Il secondo riguarda le tecniche per procacciarsi il cibo, altro stratagemma messo in atto da molti animali è l’accumulo di scorte. Possono essere “interne” sotto forma di depositi di grasso in alcune parti del corpo o “esterne”, o veri e propri magazzini di cibo. Le specie che accumulano grandi quantità di grasso sottocutaneo solitamente in autunno presentano una fase cosiddetta di “iperfagia” durante la quale mangiano molto più del solito e per più tempo. Il grasso accumulato oltre che da riserva di cibo funge anche da formidabile strato isolante. Gli ungulati, si adattano a mangiare quello che c’è: erba secca, ramoscelli, licheni e talvolta anche la corteccia di giovani piante, questo cibo “povero” apporta quel minimo di energie che serve loro per sopravvivere.
Il terzo consiste nel ridurre il più possibile l’attività motoria e non sprecare energia che può significare avere salva la vita. L’ibernazione è uno stato estremo di inattività, di riposo, con funzioni vitali ridotte al minimo. Viene tipicamente adottata dagli animali a sangue freddo, che non sono in grado di mantenere una temperatura costante del corpo ed adeguano la propria a quella dell’ambiente in cui vivono. Si tratta di vertebrati, anfibi e rettili.  All’avvicinarsi dell’inverno questi si ritirano sottoterra o nella melma del fondo di laghi e torrenti ed entrano in questo stato per lunghi mesi in attesa di tempi migliori.
Per i mammiferi parliamo, invece, comunemente di letargo, un sonno profondo e prolungato che consente di “dormire” quando non vi è nulla da mangiare e di risvegliarsi quando il cibo torna ad essere abbondante.
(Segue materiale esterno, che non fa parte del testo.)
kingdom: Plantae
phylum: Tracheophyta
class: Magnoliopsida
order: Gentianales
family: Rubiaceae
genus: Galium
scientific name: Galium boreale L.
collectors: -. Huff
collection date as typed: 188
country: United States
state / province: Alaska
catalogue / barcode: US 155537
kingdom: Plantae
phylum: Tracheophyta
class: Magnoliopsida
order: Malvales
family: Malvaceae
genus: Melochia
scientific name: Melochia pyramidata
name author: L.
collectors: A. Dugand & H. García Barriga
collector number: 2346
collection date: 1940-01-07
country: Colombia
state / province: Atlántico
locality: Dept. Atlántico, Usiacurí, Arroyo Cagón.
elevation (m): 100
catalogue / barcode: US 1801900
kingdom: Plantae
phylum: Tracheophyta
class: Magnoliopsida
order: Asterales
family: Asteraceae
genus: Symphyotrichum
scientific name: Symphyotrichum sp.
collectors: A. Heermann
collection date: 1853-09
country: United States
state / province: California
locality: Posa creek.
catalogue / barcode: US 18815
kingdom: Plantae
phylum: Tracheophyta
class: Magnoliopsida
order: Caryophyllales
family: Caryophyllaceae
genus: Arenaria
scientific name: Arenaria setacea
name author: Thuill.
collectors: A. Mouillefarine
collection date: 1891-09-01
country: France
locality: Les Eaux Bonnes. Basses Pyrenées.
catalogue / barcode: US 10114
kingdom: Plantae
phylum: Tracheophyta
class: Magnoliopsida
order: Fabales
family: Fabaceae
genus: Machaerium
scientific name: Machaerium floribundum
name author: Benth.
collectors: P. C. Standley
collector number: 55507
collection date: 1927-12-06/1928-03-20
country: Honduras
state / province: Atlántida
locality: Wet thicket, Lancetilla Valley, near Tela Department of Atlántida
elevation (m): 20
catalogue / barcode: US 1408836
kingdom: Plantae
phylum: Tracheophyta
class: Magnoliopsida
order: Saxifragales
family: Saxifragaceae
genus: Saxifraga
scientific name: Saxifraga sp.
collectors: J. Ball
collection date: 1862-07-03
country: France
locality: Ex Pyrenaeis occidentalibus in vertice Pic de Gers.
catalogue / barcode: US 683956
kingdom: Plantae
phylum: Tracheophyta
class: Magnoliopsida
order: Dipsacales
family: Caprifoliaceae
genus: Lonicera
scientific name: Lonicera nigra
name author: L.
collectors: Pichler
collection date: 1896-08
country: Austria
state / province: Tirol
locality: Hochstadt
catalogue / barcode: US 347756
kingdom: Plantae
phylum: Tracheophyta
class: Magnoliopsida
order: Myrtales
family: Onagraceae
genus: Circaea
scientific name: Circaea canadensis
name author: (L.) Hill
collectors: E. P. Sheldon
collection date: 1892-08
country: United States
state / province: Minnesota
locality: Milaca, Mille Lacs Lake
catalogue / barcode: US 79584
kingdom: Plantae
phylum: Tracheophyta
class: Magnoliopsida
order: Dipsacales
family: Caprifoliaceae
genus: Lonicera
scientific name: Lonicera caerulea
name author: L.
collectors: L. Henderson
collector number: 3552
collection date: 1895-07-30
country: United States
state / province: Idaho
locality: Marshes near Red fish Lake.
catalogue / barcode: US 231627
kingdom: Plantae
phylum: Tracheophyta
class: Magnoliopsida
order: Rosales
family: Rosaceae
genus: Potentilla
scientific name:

Durante l’inverno l’osservabilità di molti animali aumenta: la visibilità è maggiore perché cespugli e piante sono privi di foglie è quindi anche più facile individuare tracce, che segnalano la loro presenza. Si tratta di un periodo delicato per gli animali, risulta quindi importante osservarli senza disturbarli. Dobbiamo sempre tener presente che gli animali sono in perfetto equilibrio con l’ambiente in cui vivono e che interventi esterni non sono necessari e possono addirittura rivelarsi pericolosi per la loro incolumità.
A questo proposito è importante seguire alcune regole per instaurare una buona convivenza:
se scorgiamo un animale da lontano, non avviciniamoci, in modo da evitarne la fuga;
se ci imbattiamo in un animale cerchiamo di allontanarci con calma, anche se pensiamo che sia malato o in difficoltà, eventualmente segnaliamolo al Parco;
se troviamo delle tracce non seguiamole, potremmo costringere l’animale alla fuga dalla zona in cui sta riposando;
durante le escursioni, utilizziamo i sentieri tracciati e conosciuti, evitando di inoltrarci in posti dove l’animale riposa, rischiamo di spaventarlo e costringerlo a fuggire;
per le passeggiate nel bosco, se portiamo il cane,  teniamolo al guinzaglio, a lui piace giocare, ma gli animali selvatici non lo sanno, per loro è un predatore;
quando ci inoltriamo nel bosco, cerchiamo di farlo in modo rispettoso, evitando schiamazzi;
evitiamo il foraggiamento: fornire cibo, contrariamente a quanto si potrebbe pensare, può risultare dannoso. Le mangiatoie rappresentano un punto di attrazione e concentrazione in cui si possono diffondere malattie, inoltre un cambio di dieta in un periodo difficile può avere effetti negativi sull’animale.
L’inverno è un momento importante nelle dinamiche relative all’ecosistema, le nostre attività a contatto con la natura possono scontrarsi con il bisogno di tranquillità degli animali, è perciò fondamentale che l’uomo non alteri gli equilibri che la natura ha sviluppato.